The journey down the hall and into surgery prep without Billy by my side was the longest few minutes of my life. Terrified, scared, anxious, but in full surrender, I was laid onto a table. My arms outstretched to the left and the right, forming a cross with my body. Medicine after medicine was dripped into my body. Surgical curtains went up. The anesthesiologist sat behind my left shoulder and talked me through what was happening to some extent. And finally, Billy was brought in to sit with me, by my right shoulder. I was barely cognitive as they began the surgery, though I was aware of the pushing and pulling in my abdomen. Still in this mixed state of consciousness, I was in and out. Until I heard a flurry of voices—and the doctor saying “Ah, the cord was around his neck.” THREE times, the cord was wrapped. Seconds passed… Then—a cry. The most beautiful cry you’ve ever heard! The doctor held him up so we could see. Billy and I both cried! He’s alive!! He is born! 8 pounds and 14 ounces. The angel nurse brought Sanji around to be with us—the greatest moment of my life! I couldn’t touch him due to the surgery, but I was able to kiss him and put my forehead on his. We cried.
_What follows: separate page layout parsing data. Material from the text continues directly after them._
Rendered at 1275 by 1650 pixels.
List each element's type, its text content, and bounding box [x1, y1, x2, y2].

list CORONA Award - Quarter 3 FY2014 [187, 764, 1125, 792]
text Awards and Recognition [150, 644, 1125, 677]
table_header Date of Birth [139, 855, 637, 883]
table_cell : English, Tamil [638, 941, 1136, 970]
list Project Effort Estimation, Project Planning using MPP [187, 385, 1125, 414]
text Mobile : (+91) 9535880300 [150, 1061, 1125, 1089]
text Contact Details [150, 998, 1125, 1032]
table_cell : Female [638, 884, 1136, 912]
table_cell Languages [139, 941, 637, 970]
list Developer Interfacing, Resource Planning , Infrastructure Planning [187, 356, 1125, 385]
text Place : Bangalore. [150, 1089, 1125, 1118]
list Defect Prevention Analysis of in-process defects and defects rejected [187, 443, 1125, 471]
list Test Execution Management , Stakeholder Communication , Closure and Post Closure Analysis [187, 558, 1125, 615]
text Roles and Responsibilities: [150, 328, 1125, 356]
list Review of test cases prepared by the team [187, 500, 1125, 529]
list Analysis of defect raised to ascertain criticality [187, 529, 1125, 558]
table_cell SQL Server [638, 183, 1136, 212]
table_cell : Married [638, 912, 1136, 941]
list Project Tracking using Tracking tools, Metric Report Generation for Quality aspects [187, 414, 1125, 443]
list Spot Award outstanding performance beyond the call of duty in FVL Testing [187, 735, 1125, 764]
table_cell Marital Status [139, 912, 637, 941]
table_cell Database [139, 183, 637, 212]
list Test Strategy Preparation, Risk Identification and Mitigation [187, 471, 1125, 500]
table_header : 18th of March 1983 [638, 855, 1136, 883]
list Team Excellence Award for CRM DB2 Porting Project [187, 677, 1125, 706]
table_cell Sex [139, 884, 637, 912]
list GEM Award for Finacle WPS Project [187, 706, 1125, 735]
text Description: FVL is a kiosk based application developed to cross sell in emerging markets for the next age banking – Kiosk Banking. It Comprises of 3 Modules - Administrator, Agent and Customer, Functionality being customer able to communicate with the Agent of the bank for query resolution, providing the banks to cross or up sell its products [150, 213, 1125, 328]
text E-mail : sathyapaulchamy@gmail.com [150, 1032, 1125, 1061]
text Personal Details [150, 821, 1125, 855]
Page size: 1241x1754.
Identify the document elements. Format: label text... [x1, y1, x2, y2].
Soon, Billy and baby had to leave the room as my surgery was finished. More medication was given to me, as I don’t remember much of it, but remember occasionally being woken up by voices speaking to me—or suddenly feeling the pain of something in my abdomen, voices talking, then more medication. I was told my heart stayed in “tachycardia” during the surgery. I woke up at one point with someone holding my left hand. I never knew whether it was the anesthesiologist, the angel nurse, or an actual angel. I’ll never know. The surgery was over. The angel nurse kissed my forehead and I was wheeled to recovery, where I flitted in and out of consciousness, watching my heart rate stay high and my blood pressure stay low while I was awake. Dozing off every few minutes. But nothing mattered—my baby was alive. I was alive. Everything was going to be okay. We would all be together again soon.


There’s certainly a lot more to this that I couldn’t possibly put into words. Recovery has certainly been a b**** in some moments, but that doesn’t even matter. It’s also been beautiful. My mind is a bit fractured, but I don’t care. I still don’t have full feeling back in my left leg—but that’s not important anymore. All of my birth plans went out the window—but even that doesn’t matter. Even the day-to-day

“grind” that has consumed the greater part of my life for the past 2 years, struggling financially, trying to figure out how to survive—even THAT doesn’t matter. It’s tremendous how perspective changes everything. This sweet boy is alive and that means everything to me. God gave me his name many months ago—Sanji—and I’d never heard it before. It means “one who is always victorious”. The only thing that matters to me now is to continue to surrender, to dedicate my life to this newfound understanding. I don’t know how that translates but I know it’s what has to happen. I’ve experienced god, and god is so much beyond comprehension. It has to be experienced. The ideas and concepts we are taught do not even come close.


I also learned this: I planned my a** away for 9 months. All the while, I felt like I was fighting a brick wall trying to get things to go “my way”. That brick wall was the guiding force of god directing things exactly how they were supposed to unfold. It was ME that was getting in the way the entire time. Sanji wouldn’t have survived a natural birth. I might not have, either. In the end, I don’t even care that my own “wants” didn’t work out—none of it was even important! I can see now that everything was already taken care of. Sometimes we ask god for help, usually how *we* want it to play out, but then when we see the miracle or the answer coming, we don’t recognize it as a miracle but look at it as the thing we fear the most—then we beg god to take the miracle away from us! But. If we just completely surrender, all is already taken care of.


There is always a divine motion in progress. Trust it.